When it comes to family matters, many Southerners are familiar with the phrase, “It takes a village to raise a child.” The concept is built on the idea that parents rely on a community of people – including friends, family members, neighbors, coaches and teachers – to help guide their children down a wholesome, well-rounded path into adulthood. Interacting with upstanding adults has long been regarded as a promising framework for child development.
The state of Georgia’s contribution to the energy industry functions in much of the same way. Energy-focused businesses benefit from a myriad of partnerships and programs developed and nurtured by the Georgia Center of Innovation for Energy Technology to provide resources and support to companies in the energy sector. By leveraging these relationships, energy technology companies in the state can develop groundbreaking processes and insights that further the mission of the energy industry.
The most recent development to come of these beneficial partnerships merged the state’s expansive roadway system with a sustainable energy initiative to support two of the state’s key organizations: the Ray C. Anderson Foundation and the Georgia Department of Transportation.
The Ray C. Anderson Foundation honors the legacy of Interface founder Ray C. Anderson by advancing knowledge and innovation around environmental stewardship and sustainability. Its purpose is to create a better world for future generations by encouraging businesses to “do well by doing good.” As part of this purpose, it embarked on a mission to develop a regenerative highway ecosystem that became the world’s first sustainable highway.
Georgia has long been recognized as a top state for conducting business due to its unparalleled accessibility and roadway infrastructure. The state boasts 20,000 miles of roadways and 1,200 miles of interstate highways currently, and stands to grow further with an approved $14 billion budget for funding new roadway infrastructure. The Georgia Department of Transportation is the steward of these opportunities and plans, constructing and maintaining Georgia’s state and federal highways.
A new partnership was formed that included the Center of Innovation for Energy Technology, GDOT, and the Ray C. Anderson foundation create what is now known as The Ray. As a part of this partnership, the Ray C. Anderson Foundation sought out an organization with the appropriate technology to support their initiative. COLAS is a French company and world leader in transport infrastructure, aiming to meet the challenges of mobility, urban development and environmental protection. One of its innovative technologies, the Wattway, uses a system of solar panels installed on the surface of a road to generate energy from the sun. The thin, heavy-duty, skid-resistant photovoltaic panels can be applied directly over existing paving, eliminating the need to remodel or build new road infrastructure.
WheelRight is a privately owned company from the U.K. with an innovative tire pressure monitoring system that measures tread depth, tire pressure, and overall health of a vehicle’s tires through sensor plates. Under-inflated tires put strain on the sidewalls, increase rolling resistance and increase the wear rate. They are also dangerous and reduce fuel efficiency, which is not helpful for the environment.
As part of the Georgia Department of Economic Development (GDEcD), the Center of Innovation for Energy Technology is dedicated to embracing and growing all aspects of energy technology for the state of Georgia. It helped facilitate this public, private, and philanthropic partnership to embark on a revolutionary environmental experiment.
Located on the Ray Anderson Highway, the partners decided the Visitors Information Center in West Point would make the ideal location for their vision of a sustainable highway to materialize. On average, west Georgia has 214 sunny days annually, meaning the area can potentially benefit from solar power for 60% of the year. The location is just past the Georgia-Alabama line and was deemed the ideal place to create a regenerative highway ecosystem.
The Ray came to life in December 2016 with interconnected technologies including solar powered vehicle charging, a solar-paved highway, and tire safety check station to improve fuel efficiency.

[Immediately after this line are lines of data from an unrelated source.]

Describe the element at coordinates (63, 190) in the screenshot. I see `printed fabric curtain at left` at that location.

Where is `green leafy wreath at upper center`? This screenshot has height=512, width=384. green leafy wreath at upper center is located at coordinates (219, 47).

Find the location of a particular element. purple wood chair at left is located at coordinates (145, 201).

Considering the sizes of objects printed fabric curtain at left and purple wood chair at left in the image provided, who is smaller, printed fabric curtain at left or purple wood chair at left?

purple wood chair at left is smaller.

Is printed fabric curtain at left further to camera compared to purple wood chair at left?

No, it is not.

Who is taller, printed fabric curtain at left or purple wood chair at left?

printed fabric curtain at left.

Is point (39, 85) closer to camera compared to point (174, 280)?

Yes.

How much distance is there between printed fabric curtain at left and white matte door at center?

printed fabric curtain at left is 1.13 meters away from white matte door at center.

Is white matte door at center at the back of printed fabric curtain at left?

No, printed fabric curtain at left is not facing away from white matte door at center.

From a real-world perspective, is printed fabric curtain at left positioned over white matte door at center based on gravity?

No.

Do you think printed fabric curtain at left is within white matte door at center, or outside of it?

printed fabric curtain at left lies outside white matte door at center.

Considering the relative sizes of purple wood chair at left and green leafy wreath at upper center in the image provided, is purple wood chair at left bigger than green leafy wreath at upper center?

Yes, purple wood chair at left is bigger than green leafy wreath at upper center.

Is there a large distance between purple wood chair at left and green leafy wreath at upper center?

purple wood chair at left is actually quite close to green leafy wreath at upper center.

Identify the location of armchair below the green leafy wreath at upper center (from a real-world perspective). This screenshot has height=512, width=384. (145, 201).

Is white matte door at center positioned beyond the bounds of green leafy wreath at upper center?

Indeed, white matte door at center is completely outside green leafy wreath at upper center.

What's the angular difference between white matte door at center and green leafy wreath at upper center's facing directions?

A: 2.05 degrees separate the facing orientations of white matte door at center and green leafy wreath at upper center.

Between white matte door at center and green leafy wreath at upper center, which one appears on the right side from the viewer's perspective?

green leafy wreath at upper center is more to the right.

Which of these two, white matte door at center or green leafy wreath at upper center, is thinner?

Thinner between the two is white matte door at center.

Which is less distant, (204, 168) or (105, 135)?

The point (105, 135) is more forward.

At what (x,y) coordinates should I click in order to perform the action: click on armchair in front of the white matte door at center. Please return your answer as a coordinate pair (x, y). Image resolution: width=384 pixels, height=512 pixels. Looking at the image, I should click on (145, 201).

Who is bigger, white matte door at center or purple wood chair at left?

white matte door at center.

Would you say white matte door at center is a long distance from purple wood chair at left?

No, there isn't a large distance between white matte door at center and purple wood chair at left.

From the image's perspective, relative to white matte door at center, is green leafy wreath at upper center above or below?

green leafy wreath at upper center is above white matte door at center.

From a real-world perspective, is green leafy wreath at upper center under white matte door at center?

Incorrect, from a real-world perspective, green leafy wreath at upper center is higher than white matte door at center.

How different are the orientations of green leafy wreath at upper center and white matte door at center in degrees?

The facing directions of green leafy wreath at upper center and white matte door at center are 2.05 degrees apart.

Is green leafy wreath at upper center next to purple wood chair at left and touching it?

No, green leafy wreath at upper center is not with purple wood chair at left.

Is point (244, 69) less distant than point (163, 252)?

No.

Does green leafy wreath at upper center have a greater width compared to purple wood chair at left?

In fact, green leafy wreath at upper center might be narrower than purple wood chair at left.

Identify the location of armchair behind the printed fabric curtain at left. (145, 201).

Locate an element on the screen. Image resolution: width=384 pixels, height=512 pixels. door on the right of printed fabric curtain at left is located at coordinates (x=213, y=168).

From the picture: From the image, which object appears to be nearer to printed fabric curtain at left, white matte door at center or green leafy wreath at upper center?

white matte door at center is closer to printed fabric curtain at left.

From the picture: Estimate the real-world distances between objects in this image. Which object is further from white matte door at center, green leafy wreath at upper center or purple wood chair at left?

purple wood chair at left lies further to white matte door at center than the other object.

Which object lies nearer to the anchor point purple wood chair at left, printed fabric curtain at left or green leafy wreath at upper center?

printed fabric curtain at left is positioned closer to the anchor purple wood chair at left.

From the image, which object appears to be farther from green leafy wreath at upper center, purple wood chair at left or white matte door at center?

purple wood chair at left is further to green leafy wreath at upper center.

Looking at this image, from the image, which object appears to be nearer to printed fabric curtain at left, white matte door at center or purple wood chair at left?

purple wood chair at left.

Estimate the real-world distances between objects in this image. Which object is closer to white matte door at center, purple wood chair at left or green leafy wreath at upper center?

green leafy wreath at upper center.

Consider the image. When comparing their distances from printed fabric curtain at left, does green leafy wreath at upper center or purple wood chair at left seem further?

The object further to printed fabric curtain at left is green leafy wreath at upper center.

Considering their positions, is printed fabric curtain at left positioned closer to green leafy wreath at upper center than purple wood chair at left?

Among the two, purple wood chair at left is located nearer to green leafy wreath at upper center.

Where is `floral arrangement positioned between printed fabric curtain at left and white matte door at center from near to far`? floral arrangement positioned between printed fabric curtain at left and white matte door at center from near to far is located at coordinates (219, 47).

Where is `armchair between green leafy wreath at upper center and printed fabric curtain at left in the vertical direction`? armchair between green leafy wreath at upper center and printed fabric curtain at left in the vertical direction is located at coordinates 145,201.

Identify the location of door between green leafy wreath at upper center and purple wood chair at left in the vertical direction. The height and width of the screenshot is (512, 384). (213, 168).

The Ray is the first partner outside of France to beta test Wattway by Colas’ groundbreaking drive-over solar panel technology. The technology itself was perfect for the state, which has one of the most developed roadway systems in the country. As the testing ground for Wattway’s pilot project in the U.S., the Ray includes drive-over solar panels that are safe and durable for traffic while providing renewable energy in the form of electricity to power everything from public lighting and road signals to bike paths, shopping centers and electric vehicle charging stations.
The roll-over WheelRight Tire Pressure Monitoring System is the first publicly available installation of the tire safety system anywhere in the world. With the system, results of tire pressure and tread depth measurements are provided automatically on all tires within seconds via a touch-sensitive kiosk that sends drivers a text message with critical information about their tire pressure.
Through this public, private, and philanthropic partnership, The Ray will soon host a highway solar farm capable of generating one megawatt of energy, breaking ground as the first state-owned and maintained right-of-way to generate renewable energy in Georgia.
It takes a trusting partnership, vision for change, and innovative leadership to utilize state-owned and operated buildings and land to test and validate breakthrough technologies in the areas of energy, transportation and road safety. The Ray is an inspiring example of how partners from around the globe can work together using emerging technologies to provide a cleaner, better future for Georgia’s drivers.